При удачах норовит все заслуги коллектива присвоить себе, становится хвастливым
и говорливым. От алкоголя мрачнеет, порой лезет в драку. Часто бывает бит. При
этом патологически честен». Столь откровенно негативные оценки личностей
типичны для Андрюшки Косых. Я уверен, что заставь кто-то написать его
характеристику на самого себя, Андрюха бы составил оную точно в таких же
выражения: «… патологически честен, нагл,
с друзьями хамовит…» - и так далее. Особенно поражает это «патологически честен». В чем
патология-то? Владимир Семенович был последним,
пятым, членом столь большой опергруппы, назначенной кучей ведомств для розыска
Юлия Борисовича Андреева - Генерального конструктора чего-то там
суперразрушительного и сверхубивательного. На личном счету тридцатишестилетнего
майора Смирнова было: 12 задержаний преступников «в контакте», то есть один -
на один, четыре правительственные награды (не юбилейные медали), два ранения и…

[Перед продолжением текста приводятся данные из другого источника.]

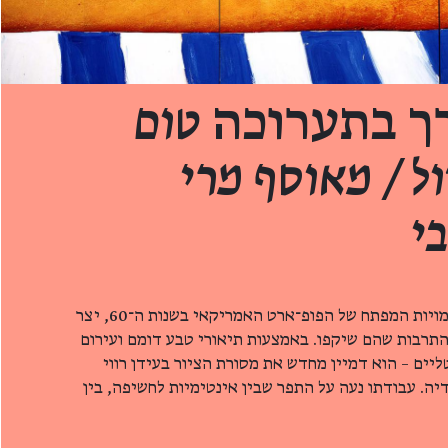
רך בתערוכה
טום
ול / מאוסף מרי
י
טום וֶסֶלמן (2004–1931), מדמויות המפתח של הפופ־ארט האמריקאי בשנות ה־60, יצר
 התרבות שהם שיקפו. באמצעות תיאורי טבע דומם ועירום
ליים – הוא דמיין מחדש את מסורת הציור בעידן רווי
יה. עבודתו נעה על התפר שבין אינטימיות לחשיפה, בין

полное отсутствие каких-либо друзей или родственников. Ко всему прочему, был он
холост и в настоящий момент являлся старейшим по возрасту жителем заводского
общежития автозавода имени Лихачева, в управлении которого он после ухода из
органов стал работать старшим инспектором отдела кадров. В один из выходных дней отправился я в
эту самую общагу, расположенную в Бирюлево недалеко от знаменитого дендропарка,
в котором я был лишь в студенческие годы, когда проходил практику по
систематике высших растений. Встретил там обстоятельного человека,
сразу же отказавшегося сообщить мне какие-либо подробности о том, что он видел
в, условно говоря, заповеднике «Кивач», но тут же предложившего мне выпить с
ним вместе новомодного «Краснодарского чая», который он достал вовсе не по
блату, а получил в подарок от бывшего в отпуске на Кубани соседа по этажу, дабы
был повод по вечерам встречаться и «говорить просто так, о жизни». То же самое
предложил Владимир Семенович и мне. - Ведь на свете так много интересных
людей, - объяснил Смирнов. - И они так мало общаются друг с другом. Пили чай, я слушал его рассказы о
рабочих завода имени Лихачева, о проблемах с кадрами, о нежелании молодежи
заниматься общественной деятельностью, об истории завода, о том, что вот
недавно они проводили на пенсию того самого Тулякова Петра Васильевича, который
изготовил в одиночку все те снаряды для «Катюши», которые сделали первые залпы
по немцам под Москвой. Очень серьезно говорил Владимир Семенович о падении
трудовой дисциплины среди лимитчиков, которые «прут на завод только для того,
чтобы попасть в Москву, а профессии учиться по-настоящему не хотят, лишь ищут
москвичек, чтобы жениться на них и с завода сбежать». Тут же перешел к проблеме
пьянства среди молодежи, сообщил о высоком проценте разводов и еще о куче
всяких дел, пока я вдруг не понял, что означает выражение «человек на своем
месте». Этот был на своем. Шел из общежития на электричку, и
думал: что бы там не говорили мои коллеги из НИИ, готовые делать, что угодно
лишь бы ничего не делать (числиться в профкомах, парткомах, в депутатах, а
народных заседателях, участвовать в культурно-массовых мероприятиях, сидеть
сутками в курилках), но настоящая работа - самое приятное времяпровождение в
этой жизни. Все остальное - побочно. Главное - интересное для себя дело найти.
12
Мешок - пробежка. Мешок - пробежка.
Мешок - пробежка… Еще мешок… Еще… Еще… Обед. … Мешок - пробежка… Еще… еще… Вечером - водка. Водка - хорошо.